Entretien avec Linda Wagner : le cancer pendant la grossesse

Linda est enceinte pour la deuxième fois lorsqu’elle apprend, au cinquième mois de grossesse, qu’elle a un cancer du sein. Elle doit alors subir une intervention chirurgicale et débuter une chimiothérapie pendant sa grossesse. Depuis, sur sa chaîne Instagram @just_inked87, Linda partage son histoire, donne des conseils utiles concernant le dépistage précoce du cancer et raconte sa vie et son quotidien de mère, avec et après le cancer, à ses plus de 36 000 followers. Lors d’un entretien, elle nous a expliqué les conséquences qu’a eues le cancer sur sa grossesse et l’importance que revêtent les échanges avec d’autres personnes touchées par la maladie.
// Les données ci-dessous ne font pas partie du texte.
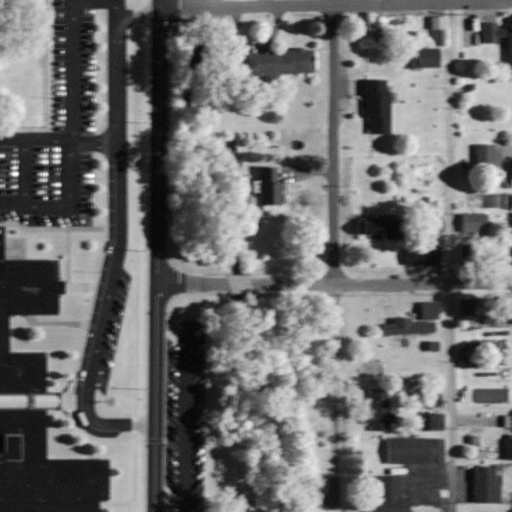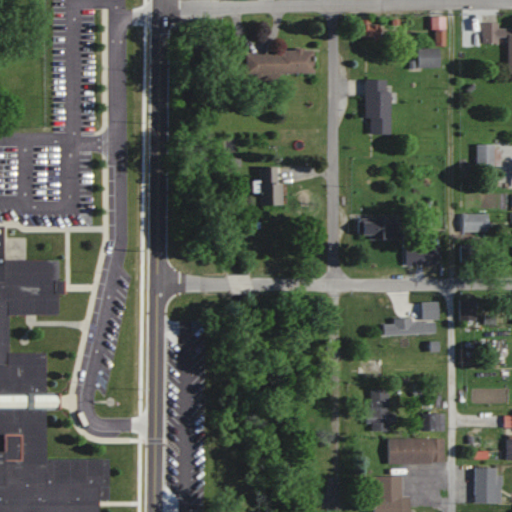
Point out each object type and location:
road: (340, 1)
road: (363, 1)
road: (172, 5)
road: (200, 5)
building: (364, 32)
building: (499, 42)
building: (424, 57)
building: (279, 62)
building: (374, 106)
building: (483, 155)
building: (266, 186)
road: (119, 209)
building: (511, 219)
building: (471, 222)
building: (375, 228)
road: (334, 250)
building: (418, 254)
road: (158, 255)
road: (449, 256)
road: (335, 282)
building: (463, 309)
building: (426, 310)
building: (511, 317)
building: (405, 328)
building: (297, 336)
building: (367, 367)
building: (375, 409)
building: (34, 410)
road: (129, 429)
building: (508, 447)
building: (412, 449)
building: (484, 481)
building: (384, 494)
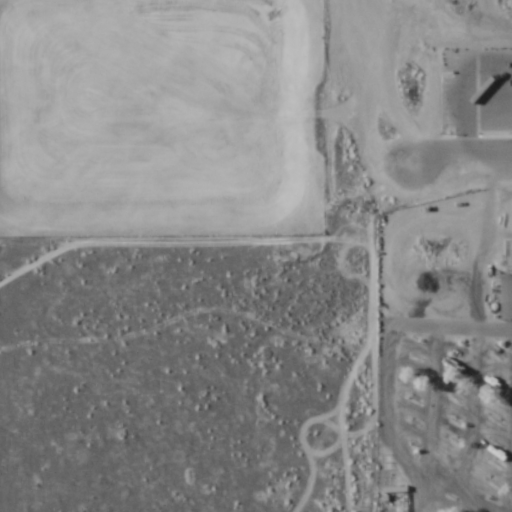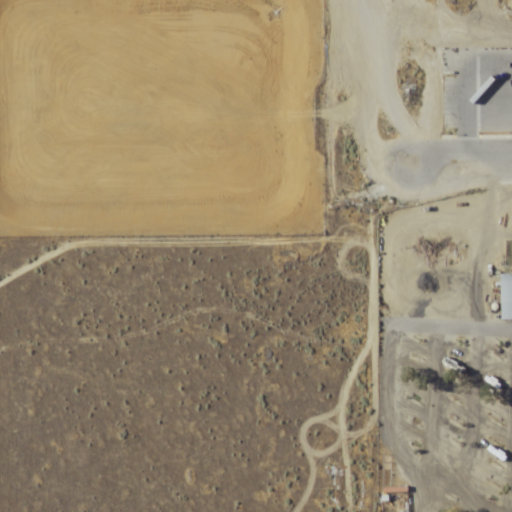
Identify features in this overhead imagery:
road: (465, 164)
building: (505, 297)
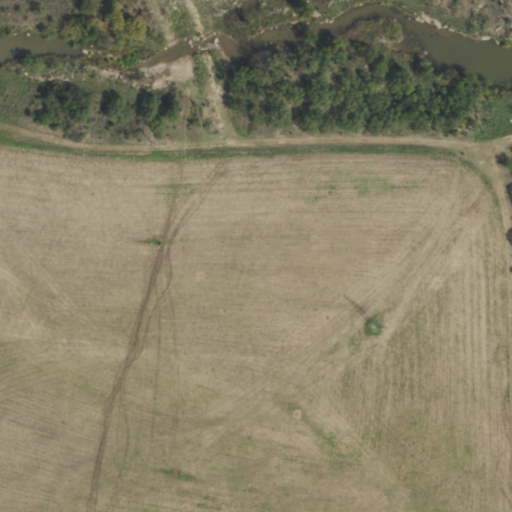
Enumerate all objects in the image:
road: (144, 129)
power tower: (372, 325)
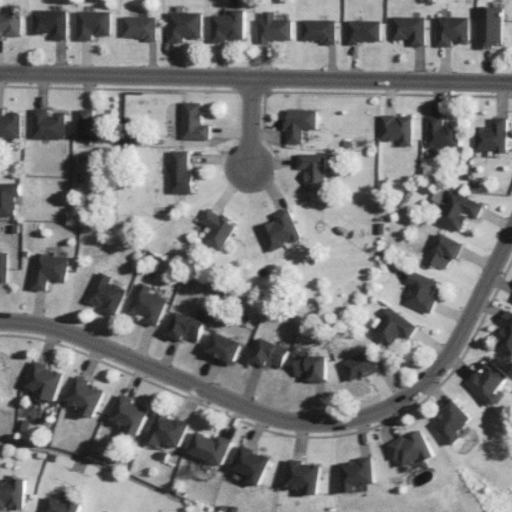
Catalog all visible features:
building: (11, 21)
building: (51, 23)
building: (93, 24)
building: (185, 25)
building: (229, 26)
building: (490, 26)
building: (139, 27)
building: (274, 28)
building: (409, 29)
building: (318, 30)
building: (452, 30)
building: (364, 31)
road: (256, 79)
building: (193, 121)
building: (299, 123)
building: (10, 124)
building: (48, 124)
road: (248, 124)
building: (92, 125)
building: (396, 128)
building: (130, 131)
building: (443, 132)
building: (492, 136)
building: (313, 170)
building: (180, 173)
building: (8, 197)
building: (459, 210)
building: (216, 228)
building: (280, 230)
building: (444, 250)
building: (3, 266)
building: (48, 270)
building: (421, 291)
building: (104, 293)
building: (146, 304)
building: (183, 327)
building: (393, 327)
building: (506, 334)
building: (223, 347)
road: (448, 347)
building: (268, 353)
building: (360, 365)
building: (312, 367)
road: (170, 377)
building: (45, 381)
building: (488, 382)
building: (86, 395)
building: (130, 414)
building: (451, 422)
building: (169, 430)
building: (211, 447)
building: (411, 448)
building: (253, 464)
building: (357, 473)
building: (305, 476)
building: (14, 493)
building: (63, 504)
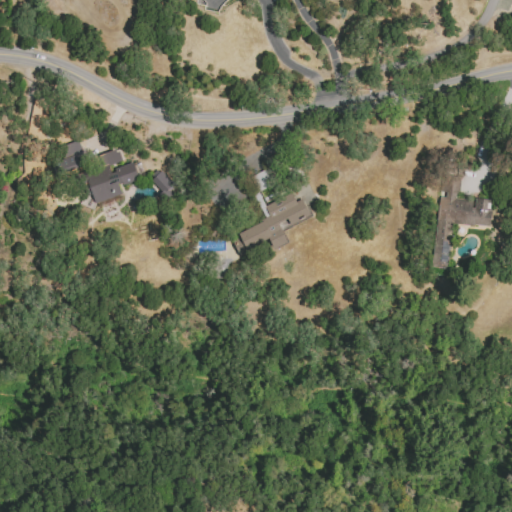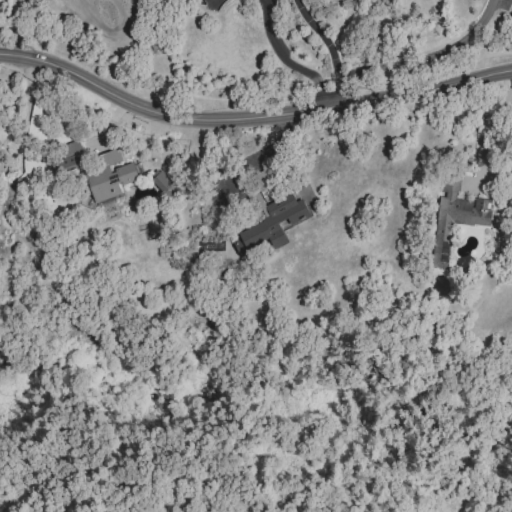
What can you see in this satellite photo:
road: (236, 0)
road: (265, 26)
road: (329, 48)
road: (425, 58)
road: (307, 74)
road: (508, 96)
road: (252, 116)
road: (487, 146)
road: (260, 155)
building: (71, 156)
building: (108, 177)
building: (162, 182)
building: (270, 216)
building: (454, 218)
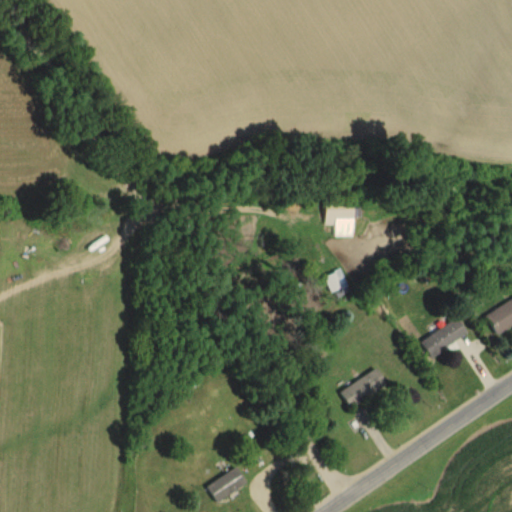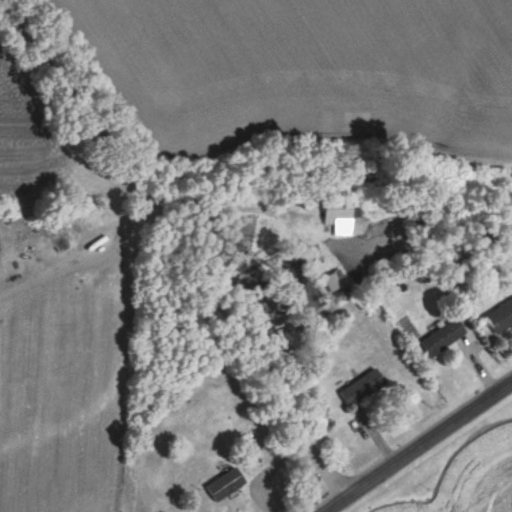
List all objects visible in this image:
building: (336, 211)
road: (172, 251)
building: (499, 315)
building: (441, 337)
building: (360, 388)
road: (417, 447)
building: (223, 484)
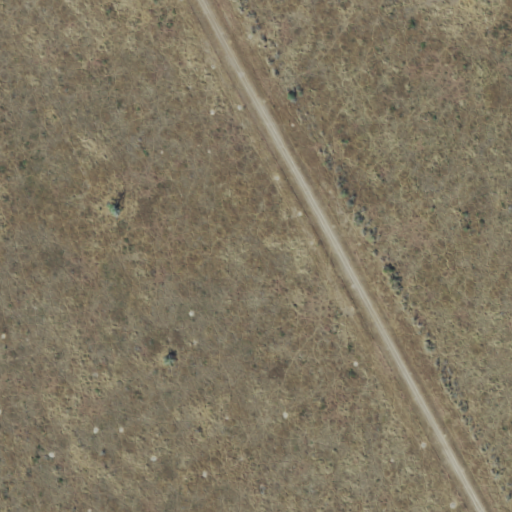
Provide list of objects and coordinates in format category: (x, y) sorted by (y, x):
road: (334, 256)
Comment en êtes-vous venue à évoquer publiquement votre cancer et vos traitements contre le cancer sur votre chaîne Instagram ? Quelles étaient vos motivations ?
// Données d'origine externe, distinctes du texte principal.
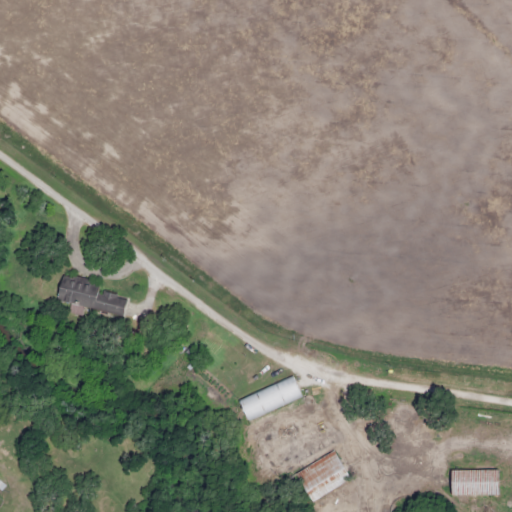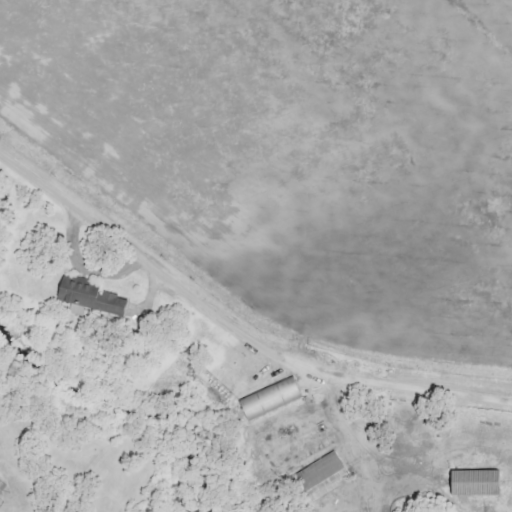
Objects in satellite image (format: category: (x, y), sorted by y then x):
building: (87, 295)
road: (234, 324)
building: (267, 397)
building: (320, 476)
building: (471, 482)
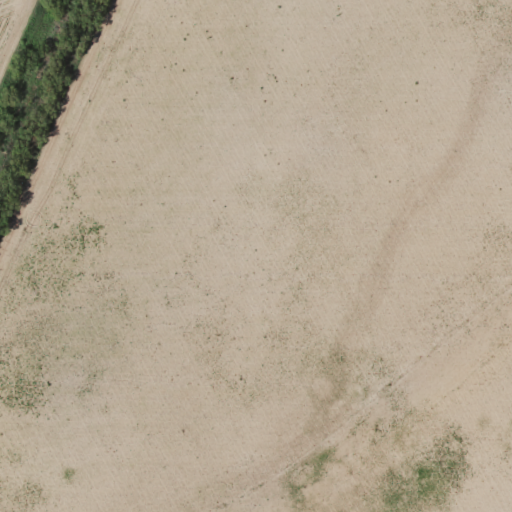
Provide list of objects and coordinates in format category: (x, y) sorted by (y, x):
railway: (35, 79)
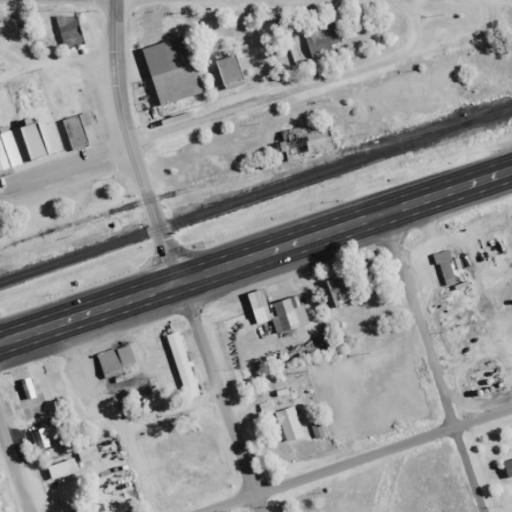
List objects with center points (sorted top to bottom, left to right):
road: (419, 27)
building: (58, 29)
building: (324, 36)
building: (227, 68)
building: (168, 72)
road: (255, 104)
building: (76, 128)
building: (21, 144)
road: (132, 144)
building: (307, 146)
railway: (234, 177)
railway: (256, 193)
road: (256, 256)
building: (445, 266)
building: (339, 291)
building: (259, 305)
building: (285, 314)
building: (109, 361)
road: (435, 362)
building: (182, 364)
building: (285, 393)
road: (222, 396)
building: (288, 423)
building: (43, 437)
building: (87, 454)
road: (358, 460)
road: (6, 464)
road: (14, 468)
building: (61, 468)
building: (111, 502)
Tout d’abord, je n’avais absolument pas l’intention de toucher les gens en leur parlant de ma maladie, ni même d’attirer l’attention là-dessus. Au début, surtout, c’était extrêmement difficile de trouver les bons mots. Je n’arrivais à en parler ouvertement à personne. Par ailleurs, nous avions déjà notre fils aîné et je n’avais donc guère le temps de beaucoup discuter. Instagram a plutôt été une soupape, un endroit où j’ai pu libérer mes sentiments et mes pensées. Une façon aussi de faire en sorte que la situation ne me pèse pas autant dans la vie quotidienne, et que je puisse l’aborder un peu plus légèrement. Dans les moments difficiles, cela m’a aussi considérablement allégé le cœur et l’esprit.
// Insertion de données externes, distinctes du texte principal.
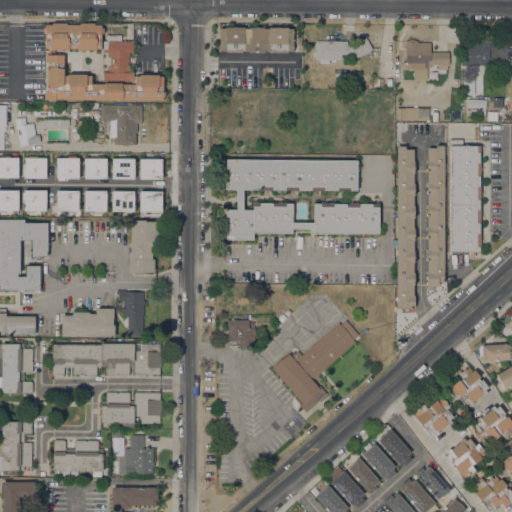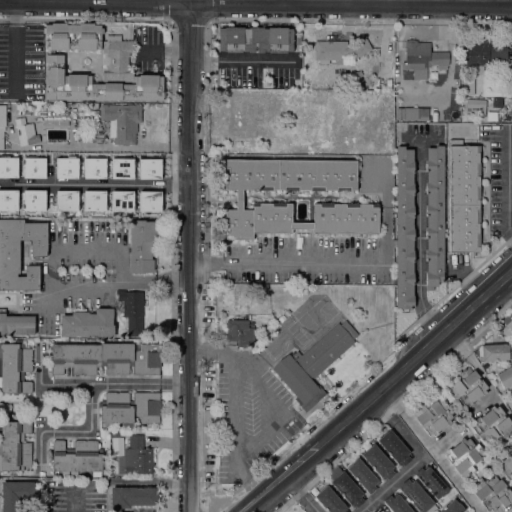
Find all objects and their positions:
road: (167, 2)
road: (295, 2)
road: (255, 4)
building: (71, 36)
building: (72, 36)
building: (254, 39)
building: (255, 39)
building: (298, 40)
building: (339, 49)
building: (340, 49)
building: (483, 51)
building: (480, 53)
building: (421, 58)
building: (422, 58)
building: (384, 68)
building: (102, 78)
building: (103, 78)
building: (467, 84)
building: (92, 104)
building: (474, 106)
building: (472, 107)
building: (412, 113)
building: (122, 120)
building: (121, 121)
building: (55, 122)
building: (2, 123)
building: (1, 125)
building: (101, 130)
building: (24, 132)
building: (25, 132)
building: (8, 167)
building: (33, 167)
building: (65, 168)
building: (93, 168)
building: (121, 168)
building: (149, 168)
road: (510, 182)
road: (91, 183)
building: (295, 197)
building: (295, 197)
building: (463, 197)
building: (464, 197)
building: (8, 199)
building: (33, 200)
building: (66, 200)
building: (93, 200)
building: (121, 200)
building: (149, 200)
building: (433, 216)
building: (434, 216)
building: (403, 227)
building: (404, 227)
building: (141, 245)
building: (142, 245)
road: (419, 246)
building: (20, 252)
building: (20, 253)
road: (181, 258)
road: (282, 263)
road: (122, 265)
road: (67, 296)
building: (131, 310)
building: (132, 311)
building: (16, 323)
building: (87, 323)
building: (88, 323)
building: (16, 324)
building: (508, 324)
building: (508, 327)
building: (239, 332)
building: (240, 332)
building: (493, 352)
building: (494, 352)
building: (105, 358)
building: (106, 358)
building: (25, 362)
building: (312, 363)
building: (312, 364)
building: (15, 367)
building: (11, 368)
building: (504, 375)
building: (505, 376)
road: (91, 383)
building: (467, 387)
building: (467, 387)
road: (371, 390)
building: (509, 393)
building: (510, 394)
road: (233, 400)
building: (130, 407)
building: (130, 408)
road: (263, 409)
building: (432, 416)
building: (433, 416)
building: (491, 424)
building: (493, 425)
road: (71, 430)
building: (14, 445)
building: (15, 446)
building: (394, 447)
building: (76, 456)
road: (419, 456)
building: (463, 456)
building: (464, 456)
building: (77, 457)
building: (134, 457)
building: (135, 458)
building: (378, 462)
building: (378, 462)
building: (506, 463)
building: (506, 464)
building: (362, 475)
building: (363, 475)
building: (431, 481)
building: (431, 482)
road: (119, 483)
building: (345, 486)
building: (347, 489)
road: (481, 489)
road: (299, 490)
building: (491, 492)
building: (492, 493)
building: (15, 494)
building: (16, 494)
building: (415, 495)
building: (415, 495)
building: (133, 496)
building: (132, 497)
building: (330, 500)
building: (329, 501)
building: (396, 504)
building: (396, 504)
building: (451, 506)
building: (452, 507)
La grossesse constitue pour de nombreuses femmes une période excitante, souvent partagée entre bonheur et inquiétude ou interrogations. Quelles conséquences le cancer a-t-il eues sur cette période de votre vie ?

J’ai eu la chance d’avoir une grossesse idéale, sans complications. Je n’ai pas eu le moindre problème jusqu’au cinquième mois, moment où j’ai appris que j’avais un cancer du sein. Nous attendions avec impatience notre deuxième enfant. Lorsque le diagnostic est tombé, la magie de la grossesse a été complètement reléguée au second plan. Les rendez-vous médicaux et l’intervention chirurgicale, bien sûr, ont alors occupé tout notre esprit. Je n’avais pas d’autre choix que de me fier à ce que disaient les médecins. Et lorsqu’ils disaient qu’il fallait commencer par l’intervention chirurgicale et que l’anesthésie serait sans danger pour mon enfant, j’ai été obligée de leur faire confiance. Il n’y avait pas d’autre choix.

J’ai été suivie comme si j’avais une grossesse à risque et j’ai passé davantage d’examens médicaux. Cela m’a également mise en confiance, car je pouvais m’assurer en permanence que tout allait bien et se passait comme prévu. Cela m’a donné énormément de force si bien que j’ai pu à nouveau profiter dans une certaine mesure de ma grossesse, même si elle ne constituait plus à ce moment-là le centre de ma vie. Il s’agissait désormais de surmonter le traitement et de survivre.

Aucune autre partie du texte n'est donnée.